Nelson — about 150 miles north of Spokane, Wash., more than 400 miles east of Vancouver, Canada — is too little and isolated to stand as a major destination by itself. But you can fly into Spokane or Castlegar, British Columbia (about 25 miles south of Nelson), and spend a few days driving a 135-mile loop from Nelson past the mountains, lakes, rivers, meadows and towns of Kaslo, New Denver, Silverton and Slocan. Or follow the 280-mile International Selkirk Loop (www.selkirkloop.org), which includes handsome chunks of Idaho and Washington.

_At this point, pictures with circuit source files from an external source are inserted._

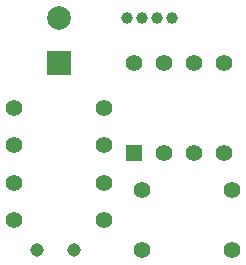
<source format=gbs>
G04 (created by PCBNEW (2013-mar-25)-stable) date Monday, September 30, 2013 05:41:20 PM*
%MOIN*%
G04 Gerber Fmt 3.4, Leading zero omitted, Abs format*
%FSLAX34Y34*%
G01*
G70*
G90*
G04 APERTURE LIST*
%ADD10C,0.006*%
%ADD11C,0.055*%
%ADD12C,0.0394*%
%ADD13R,0.0787X0.0787*%
%ADD14C,0.0787*%
%ADD15R,0.055X0.055*%
%ADD16C,0.045*%
G04 APERTURE END LIST*
G54D10*
G54D11*
X56500Y-26750D03*
X56500Y-28750D03*
X53500Y-26750D03*
X53500Y-28750D03*
X52250Y-25250D03*
X49250Y-25250D03*
X52250Y-24000D03*
X49250Y-24000D03*
X52250Y-26500D03*
X49250Y-26500D03*
X52250Y-27750D03*
X49250Y-27750D03*
G54D12*
X54500Y-21000D03*
X54000Y-21000D03*
X53500Y-21000D03*
X53000Y-21000D03*
G54D13*
X50750Y-22500D03*
G54D14*
X50750Y-21000D03*
G54D15*
X53250Y-25500D03*
G54D11*
X54250Y-25500D03*
X55250Y-25500D03*
X56250Y-25500D03*
X56250Y-22500D03*
X55250Y-22500D03*
X54250Y-22500D03*
X53250Y-22500D03*
G54D16*
X50000Y-28750D03*
X51250Y-28750D03*
M02*

</source>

For us, Nelson was a three-day respite at the northernmost point of a 1,200-mile road trip that began in Seattle and ended in Portland, Ore. We window-shopped on Baker Street; bought many "Magic Treehouse" volumes in Otter Books for our 7-year-old daughter, Grace; paced the little pier that juts into the lake; took a skiff for a buzz around on the water; and drove across the big orange bridge — which locals call "BOB" because, remember, it's a Big Orange Bridge — toward the postcard views at Pulpit Rock overlook and Kokanee Creek Provincial Park.

With more time, we would have soaked at Ainsworth Hot Springs (about 30 miles northeast) and caught the free ferry at nearby Balfour (a 35-minute ride across the lake to Kootenay Bay). But we did ride an antique streetcar along the Waterfront Pathway to Lakeside Park, where you'll find an organic concession stand (summer only) and busy playground. Downtown, we shared a good but pricey brunch at BiBO, followed by a great (and pricier) dinner at the All Seasons Cafe, Nelson's top restaurant. Uptown, I took a ride on old BNSF railroad track that has been converted into a mountain-biking trail.

One day I drank hemp ale. Another, I ate a hemp cookie. But there were no purchases at the hemp boutique on Ward Street, so no hemp hat trick.

We stayed at the Prestige Resort, a pricey hotel at the water's edge that should be the greatest place in town, given its location. Instead, it felt like an opportunity squandered — a dull, dark building best suited to the housing of Dunder-Mifflin business travelers. Next time we'll look more closely at the New Grand Hotel (more character, lower rates) or a local B&B.

This being Canada, the town has a hockey team and a curling club, both busy from fall through late winter or early spring. The Whitewater Ski Resort, about 20 minutes outside Nelson, is a small operation (three chairlifts, 1,184 skiable acres, no lodgings) that gets big powder — an average of 40 feet of snow per winter. The resort's Fresh Tracks Cafe is a favorite among B.C. foodies, many of whom revere the "Whitewater Cooks" cookbook by former resort chef Shelley Adams.

"I just moved here to retire," Aza Samchuck told me one afternoon as he sat astride a bicycle and watched teenagers leap from a piling into the chilly water. He is 35, Samchuck said, but because he's done well in his profession, he can arrange a few lucrative days of out-of-town work per month, then hang loose in Nelson the rest of the time. Of course, I had to ask his profession.

"I tattoo people," he said.

For a less bohemian, more Victorian Nelson, head to Vernon and Ward streets, where you can nurse a drink inside the stone-faced Hume Hotel (1898) and gaze north to the old ivy-cloaked courthouse (1902) or east to the Touchstones Nelson Museum of Art and History (1902 again). Nearby on Victoria Street, there's the restored Capitol Theatre (1927) and the old jail, now Selkirk College's Kootenay School of the Arts. Near Latimer and Ward streets, there's the big, old red-brick fire hall (1913) and the old brewery (1899), now home to the new Nelson Brewing Co., which specializes in organic ales.